XXXII Augusto, ao voltar a casa, sentiu que estava inevitavelmente votado à insónia aquela noite, a última que devia passar na aldeia, não porque os preparativos da jornada lhe impedissem o repouso, mas a luta de tantos pensamentos e paixões encontradas, decerto, lhe disputariam o espírito.
Partir é já uma palavra, que quase nunca se pronuncia com indiferença: partir para não voltar é uma ideia aflitiva, que mais violenta comoção desafia; partir sem esperanças no futuro... poucas torturas da alma se podem comparar a esta! Experimentava-o Augusto.
Era quase uma resolução de suicida a sua. Nenhuma ambição tivera poder sobre ele para o arrancar dali; tivera-o o desespero.
A cada momento, ele próprio surpreendia-se imóvel, abstracto, com os olhos fitos na chama da vela, com a cabeça entre as mãos, sem saber em que pensava, sem consciência de si.
A noite estava sossegada, e apenas o som monótono de uma fonte próxima interrompia o silêncio daquelas horas adiantadas.

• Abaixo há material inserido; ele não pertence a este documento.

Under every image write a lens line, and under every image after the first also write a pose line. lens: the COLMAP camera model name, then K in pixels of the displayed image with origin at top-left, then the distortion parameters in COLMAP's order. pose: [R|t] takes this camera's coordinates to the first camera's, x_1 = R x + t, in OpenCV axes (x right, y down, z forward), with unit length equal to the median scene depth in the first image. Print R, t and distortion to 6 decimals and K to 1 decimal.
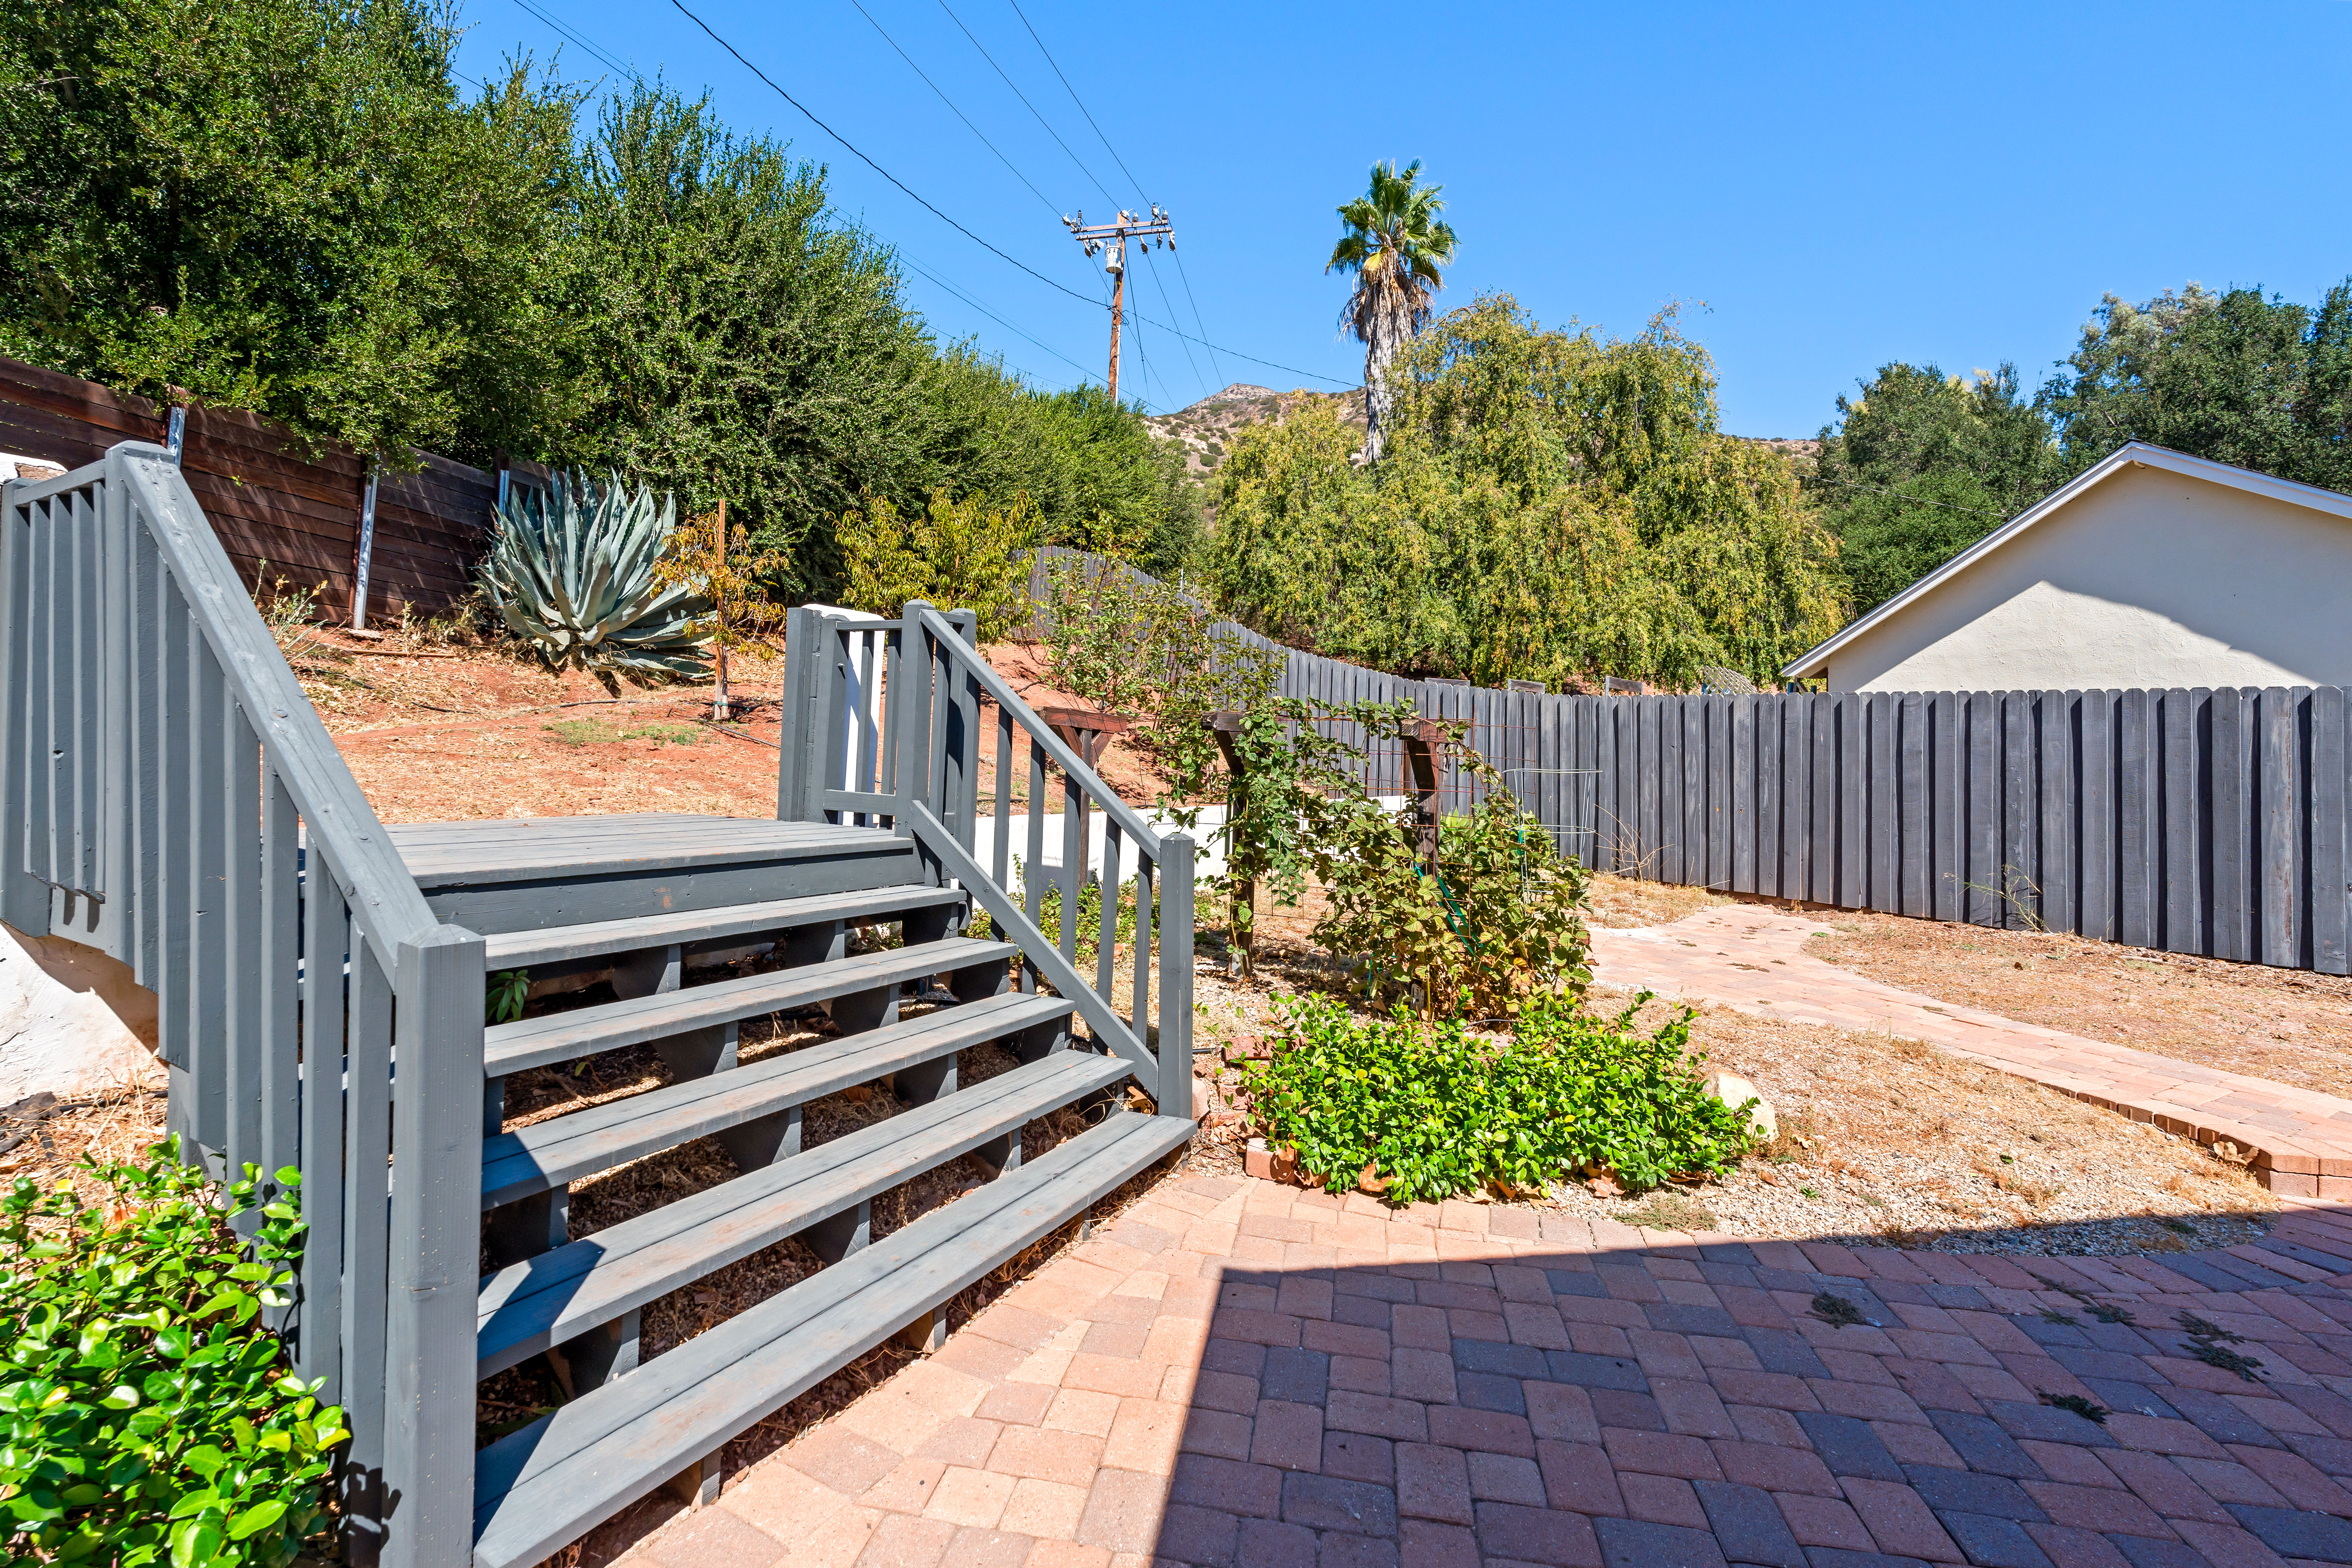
lens RADIAL K [[1077.1, 0, 1166.4], [0, 1077.1, 736.8], [0, 0, 1]] dist [0.002135, 0.000385]
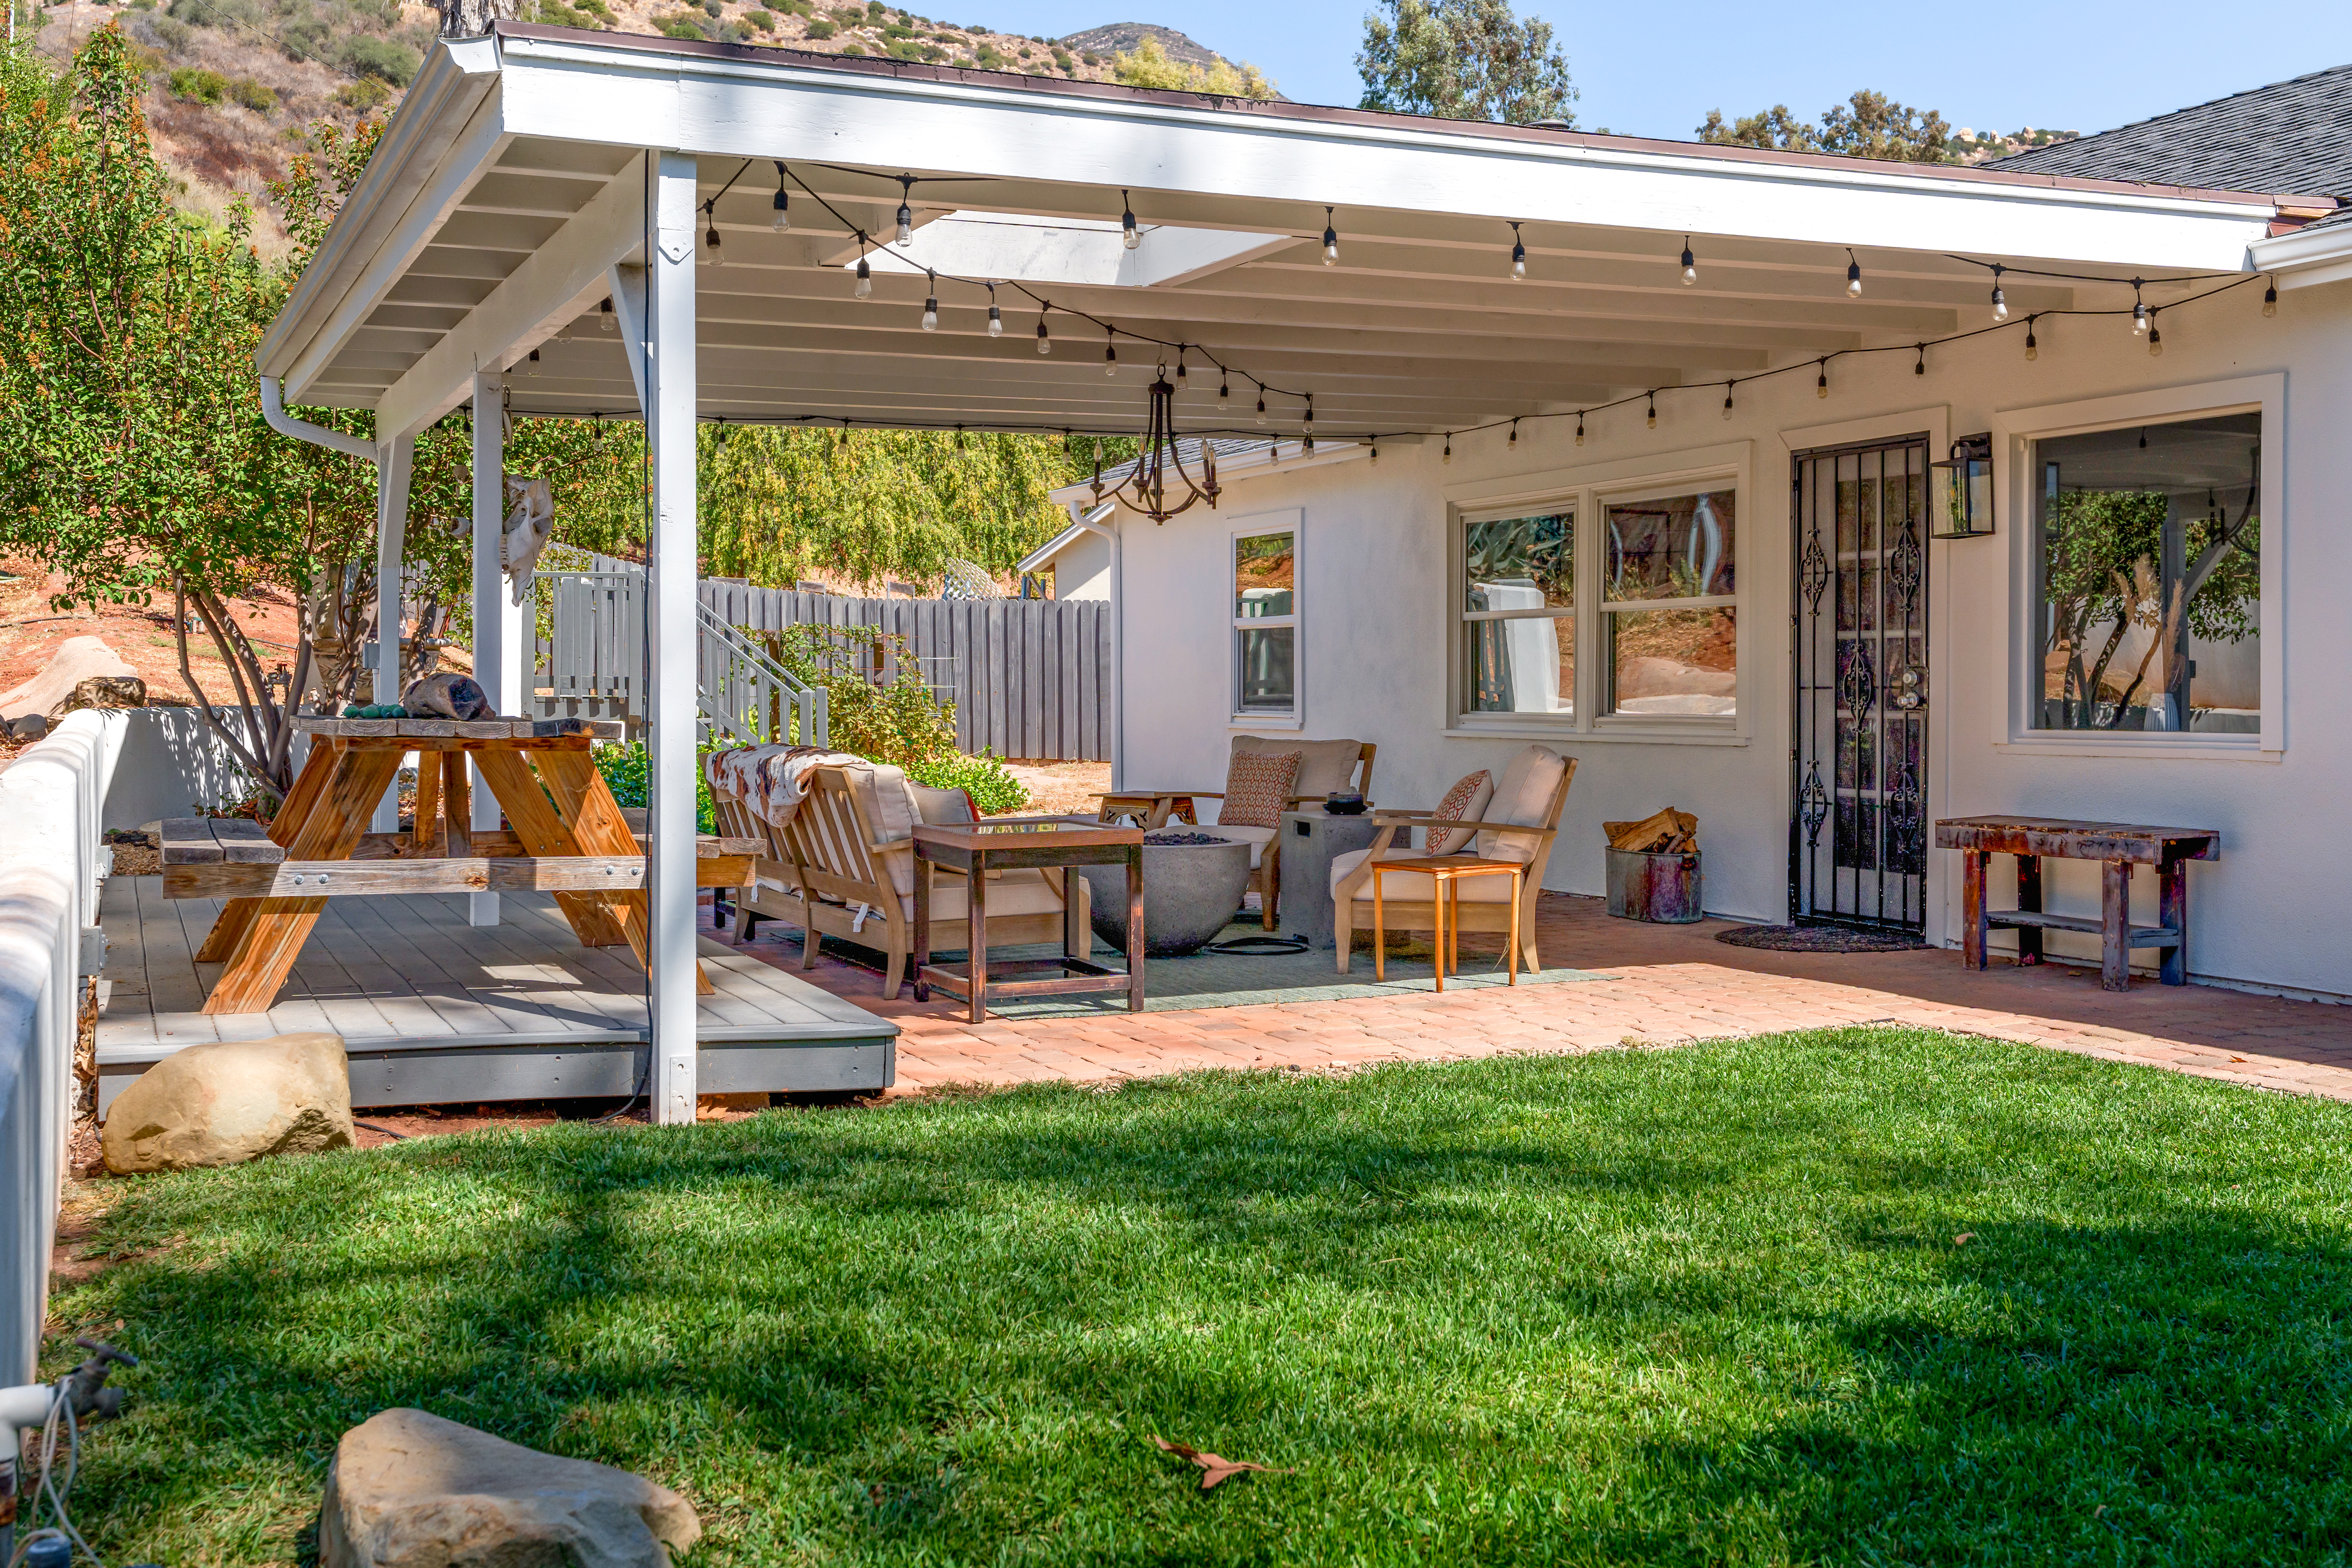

Augusto abria um livro, mas lia, como por certo o leitor sabe que se costuma ler em situações idênticas. Ficava-lhe aberto o livro todo o tempo na mesma página.
Levantava-se para fazer os aprestes da jornada, mas havia em todos os seus movimentos uma indecisão, uma falta de consciência, que não deixava dúvidas sobre o estado do ânimo que os regia.
Como que a todo o momento estava esquecendo a que fim convergiam as suas acções; e no meio do cumprimento de uma tenção, perdia a consciência dela.
Parava defronte de um livro, como se irresoluto em saber se o levaria consigo; mas cedo afastava-o de si com enfado.
Examinou depois os papéis e as cartas; queimou tudo. Vestígios de passados devaneios, efusões de uma alma sensível, frutos da juventude e da solidão, a que a primeira inspirava o entusiasmo, e a segunda a melancolia, tudo consumiu; com certo prazer amargo via atear-se a chama, desaparecerem as letras, reduzir-se tudo a cinzas.